L'artisanat traditionnel constantinois, qui revêt un cachet culturel
prononcé, plutôt qu'un aspect économique, a inauguré, hier, sa première
exposition avec une participation limitée mais qui a le mérite de représenter
toutes les facettes de la production artisanale, authentique, du terroir. Du
pain traditionnel fabriqué avec du son jusqu'aux joailleries, en passant par la
gandoura traditionnelle constantinoise, le caftan et le «caracou», les artisans
de la wilaya qui fabriquent leurs produits, dans des ateliers improvisés, dans
leurs demeures familiales, ont eu l'honneur de la fête en présentant au public,
non sans un certain art et avec fierté, leur savoir-faire, sous forme de
produits qu'ils exposent dans les locaux de la Maison des Syndicats «Abdelhak
Benhamouda» jusqu'au 17 de ce mois de juin.
La manifestation est organisée, sous l'égide du bureau de wilaya de
Constantine de l'Union générale des commerçants et artisans algériens (UGCAA)
et a été inaugurée, en grande pompe, hier matin, par le secrétaire général du
Syndicat des commerçants M. Salah Souilah. L'exposition a réuni quelque 45
artisans « qui ont été triés sur le volet et choisis parmi ceux que nous
connaissons, parfaitement et qui sont affiliés à notre organisation », a tenu à
préciser le coordinateur du bureau de wilaya du syndicat des commerçants M. Bouhenguel
Laid, ajoutant que cette exposition ne représente, en fait, qu'une sorte de
prélude à la manifestation « Constantine, capitale de la Culture arabe 2015 »
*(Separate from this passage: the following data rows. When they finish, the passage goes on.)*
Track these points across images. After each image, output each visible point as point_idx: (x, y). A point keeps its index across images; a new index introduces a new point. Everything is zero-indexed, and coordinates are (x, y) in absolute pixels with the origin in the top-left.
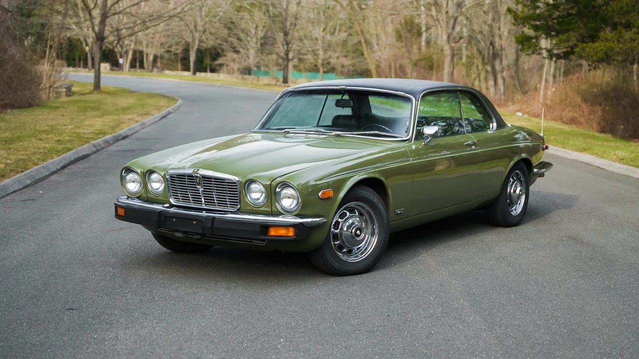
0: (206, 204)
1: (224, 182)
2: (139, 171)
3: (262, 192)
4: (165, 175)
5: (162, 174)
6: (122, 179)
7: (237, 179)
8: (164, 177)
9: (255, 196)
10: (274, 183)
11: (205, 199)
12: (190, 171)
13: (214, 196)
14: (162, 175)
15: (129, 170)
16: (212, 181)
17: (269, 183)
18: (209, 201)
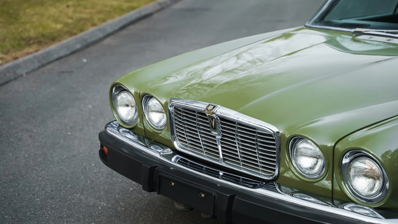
0: (224, 160)
1: (254, 132)
2: (133, 91)
3: (317, 157)
4: (166, 103)
5: (163, 101)
6: (113, 99)
7: (275, 129)
8: (165, 106)
9: (305, 162)
10: (340, 147)
11: (222, 147)
12: (201, 106)
13: (238, 150)
14: (163, 103)
15: (121, 89)
16: (234, 127)
17: (330, 144)
18: (229, 155)
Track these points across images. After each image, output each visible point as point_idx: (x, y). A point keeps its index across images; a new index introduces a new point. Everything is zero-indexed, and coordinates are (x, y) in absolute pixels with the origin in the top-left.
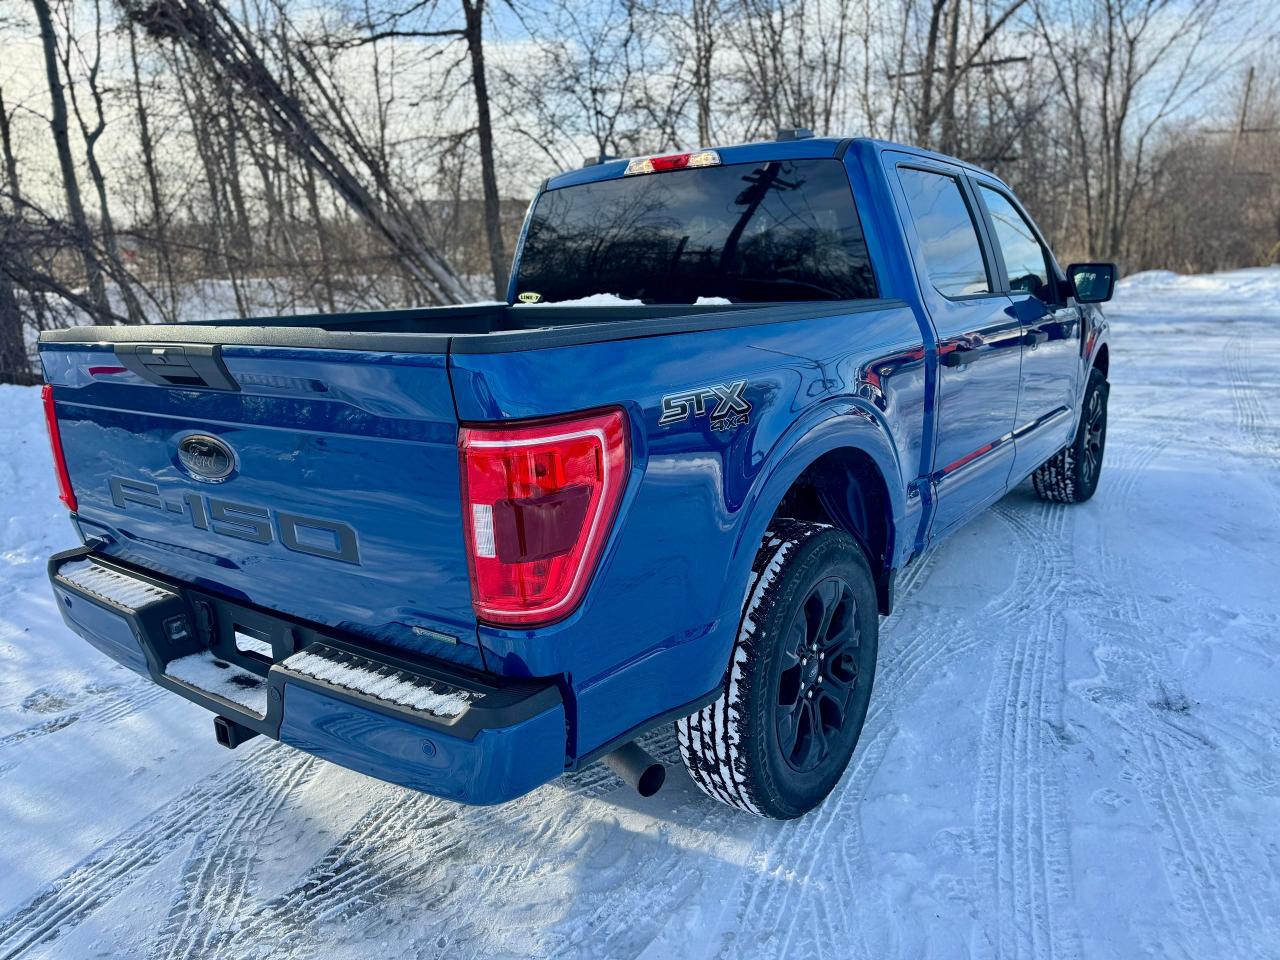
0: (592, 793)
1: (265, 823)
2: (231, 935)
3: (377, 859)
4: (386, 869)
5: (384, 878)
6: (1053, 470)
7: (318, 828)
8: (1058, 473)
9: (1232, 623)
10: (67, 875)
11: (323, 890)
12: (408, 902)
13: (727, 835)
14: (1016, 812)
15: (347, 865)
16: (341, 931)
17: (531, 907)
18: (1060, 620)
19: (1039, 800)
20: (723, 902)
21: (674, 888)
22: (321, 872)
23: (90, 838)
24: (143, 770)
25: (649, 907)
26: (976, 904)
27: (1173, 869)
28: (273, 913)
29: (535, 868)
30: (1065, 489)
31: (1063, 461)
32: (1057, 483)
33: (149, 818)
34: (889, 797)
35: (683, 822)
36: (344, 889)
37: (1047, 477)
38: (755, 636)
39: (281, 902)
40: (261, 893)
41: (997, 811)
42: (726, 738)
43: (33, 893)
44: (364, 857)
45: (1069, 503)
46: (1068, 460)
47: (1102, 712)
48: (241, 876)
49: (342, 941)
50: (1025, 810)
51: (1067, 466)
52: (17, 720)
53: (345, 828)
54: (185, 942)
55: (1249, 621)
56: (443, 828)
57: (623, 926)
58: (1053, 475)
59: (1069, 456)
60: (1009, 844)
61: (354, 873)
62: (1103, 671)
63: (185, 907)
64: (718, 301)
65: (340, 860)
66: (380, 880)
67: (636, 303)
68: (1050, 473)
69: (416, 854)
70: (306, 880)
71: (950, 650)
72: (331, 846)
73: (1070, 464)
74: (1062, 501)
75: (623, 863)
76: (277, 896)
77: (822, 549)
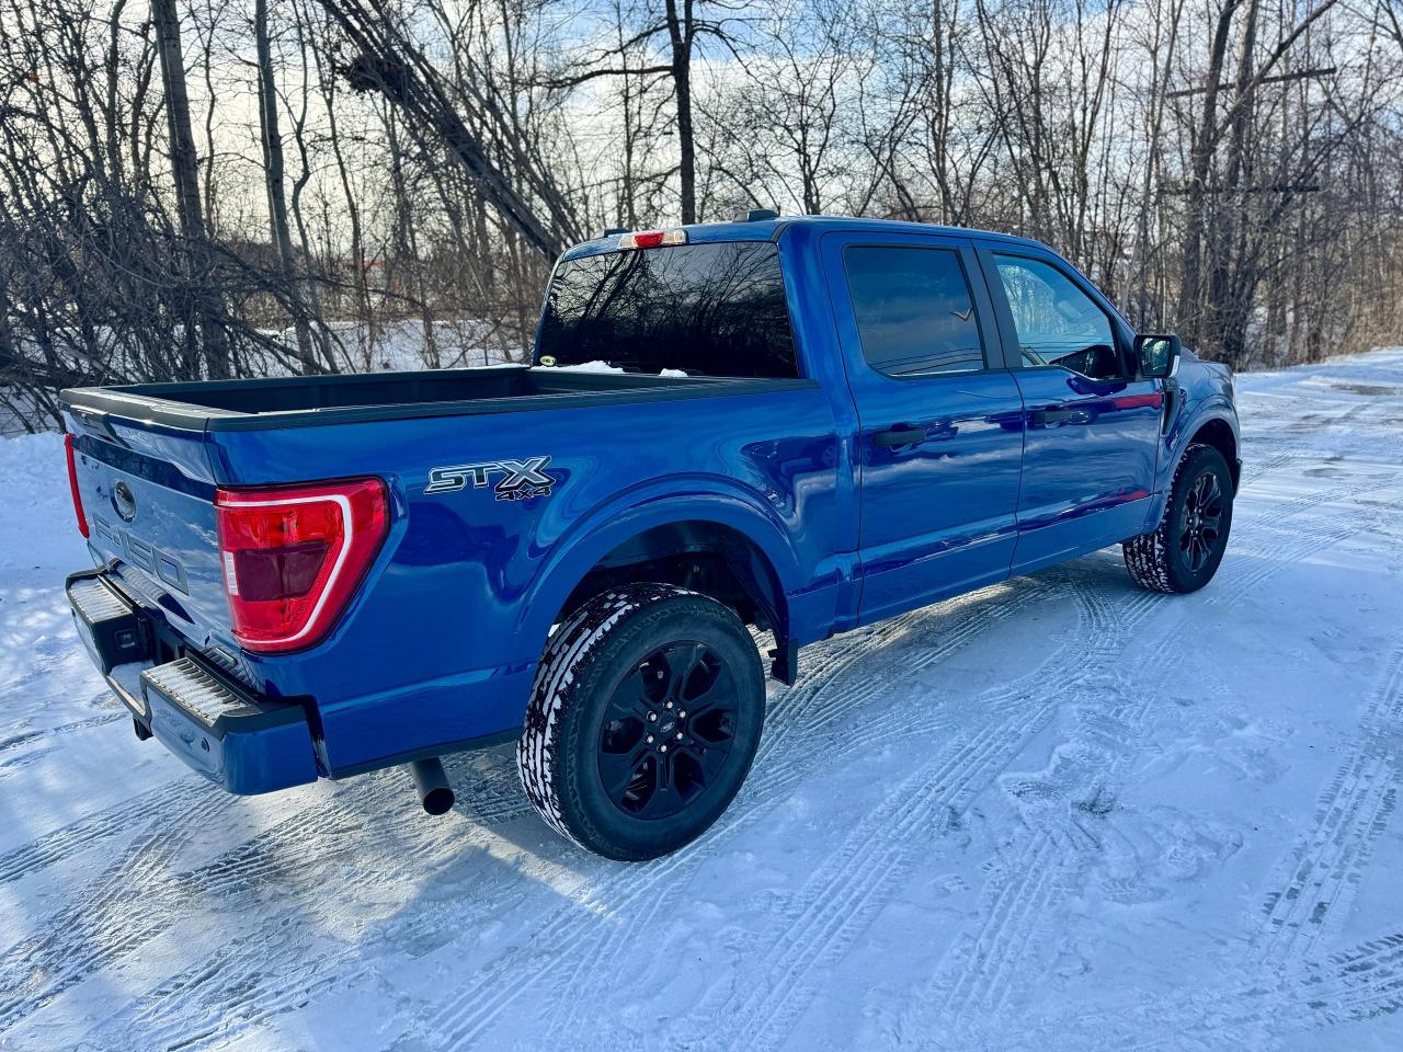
0: (484, 822)
1: (213, 814)
2: (139, 893)
3: (277, 854)
4: (281, 861)
5: (275, 868)
6: (1143, 556)
7: (250, 823)
8: (1148, 560)
9: (1237, 733)
10: (52, 835)
11: (225, 870)
12: (280, 889)
13: (573, 869)
14: (851, 883)
15: (255, 853)
16: (219, 903)
17: (371, 905)
18: (1051, 713)
19: (879, 877)
20: (527, 923)
21: (495, 906)
22: (231, 857)
23: (81, 809)
24: (149, 762)
25: (463, 918)
26: (743, 955)
27: (957, 952)
28: (177, 882)
29: (397, 874)
30: (1158, 577)
31: (1152, 546)
32: (1149, 571)
33: (132, 800)
34: (736, 854)
35: (542, 855)
36: (240, 872)
37: (1138, 563)
38: (571, 687)
39: (189, 875)
40: (178, 866)
41: (831, 881)
42: (543, 776)
43: (20, 845)
44: (269, 851)
45: (1166, 593)
46: (1158, 546)
47: (1014, 805)
48: (172, 852)
49: (215, 910)
50: (859, 883)
51: (1157, 552)
52: (81, 713)
53: (271, 825)
54: (102, 894)
55: (1258, 733)
56: (345, 836)
57: (433, 930)
58: (1144, 561)
59: (1159, 542)
60: (819, 909)
61: (257, 861)
62: (1053, 766)
63: (118, 869)
64: (678, 374)
65: (252, 849)
66: (270, 869)
67: (619, 371)
68: (1141, 559)
69: (312, 852)
70: (216, 862)
71: (909, 730)
72: (251, 838)
73: (1160, 550)
74: (1159, 591)
75: (466, 882)
76: (187, 870)
77: (664, 613)
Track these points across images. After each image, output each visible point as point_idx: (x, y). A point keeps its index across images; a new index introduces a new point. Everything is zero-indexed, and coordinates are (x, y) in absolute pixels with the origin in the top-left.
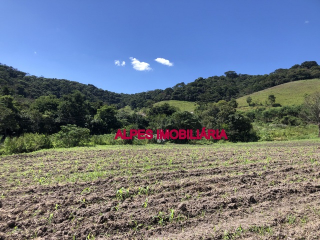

où sont prévues des manifestations d'envergure, dans le secteur traditionnel. »
Faute d'avoir trouvé un lieu qui se prête aux manifestations de foires et
expositions, fera observer notre interlocuteur, nous avons sollicité les
responsables de l'Union de wilaya de l'UGTA qui ont mis à notre disposition les
locaux de leur siège. Pour Mme Facih, présidente de la Fédération des artisans
de la wilaya de Constantine, cette première édition est destinée à « mettre en
lumière et faire valoir les arts traditionnels constantinois ». Interrogée sur
les problèmes que rencontre cette corporation, Mme Facih Nacéra a préféré,
plutôt, s'adresser aux familles, en les invitant à venir visiter l'exposition
pour aider et encourager les jeunes artisans, surtout en cette période où ces
familles s'apprêtent à organiser les fêtes de succès aux examens scolaires et
des mariages. Elle consentira à ne parler des problèmes
propres aux artisans que pour signaler le manque flagrant d'organisation de
foires et expositions, à Constantine, leur permettant de sortir de l'ombre pour
communiquer, avec le public, afin de lui montrer leur savoir-faire. Et pour
cela, elle a évoqué les programmes en préparation pour remédier à cette lacune
et faire participer ses adhérents aux expositions nationales et
internationales. Mais cela ce sera pour le moyen et le long termes. Dans
l'immédiat, la corporation vit, certainement, des difficultés et ce sont les
artisans, eux-mêmes, qui les ont évoqués. Ainsi, M. Merabet Younès, artisan
professionnel en confiserie traditionnelle ancienne et qui active, dans ce
créneau, depuis les années 1960, du siècle dernier, formé par de grands maîtres
artisans, ayant toujours travaillé avec ses propres moyens matériels et
financiers, a résumé en quelques phrases la marginalisation dans laquelle a
toujours vécu cette corporation. « On ne nous sollicite guère pour participer
aux foires et expositions dont on n'entend la tenue que par le ouï-dire. Et
notre marginalisation se poursuit. Nous demandons l'aide de l'Etat pour
perpétuer nos métiers qui commencent à disparaître. J'ai élaboré un projet de
création d'une école pour former des artisans sur les métiers traditionnels
constantinois purs, dans le segment nutritionnel, mais je n'arrive pas à le
faire aboutir par manque de soutien, notamment financier ». C'est le même souci
pour Mlle Beningliz-Bey Hind. qui s'est spécialisée dans la fabrication d'un
plat traditionnel constantinois, bien connu et prisé dans les fêtes de mariages
appelé « Chbah Safra », mais aimerait bien développer son activité. « Je ne
prétends pas monter une usine pour industrialiser le produit, mais juste un
petit atelier et employer, avec moi, quelques ouvrières, pour contribuer à la
préservation du charme de ces plats traditionnels », souhaite-t-elle.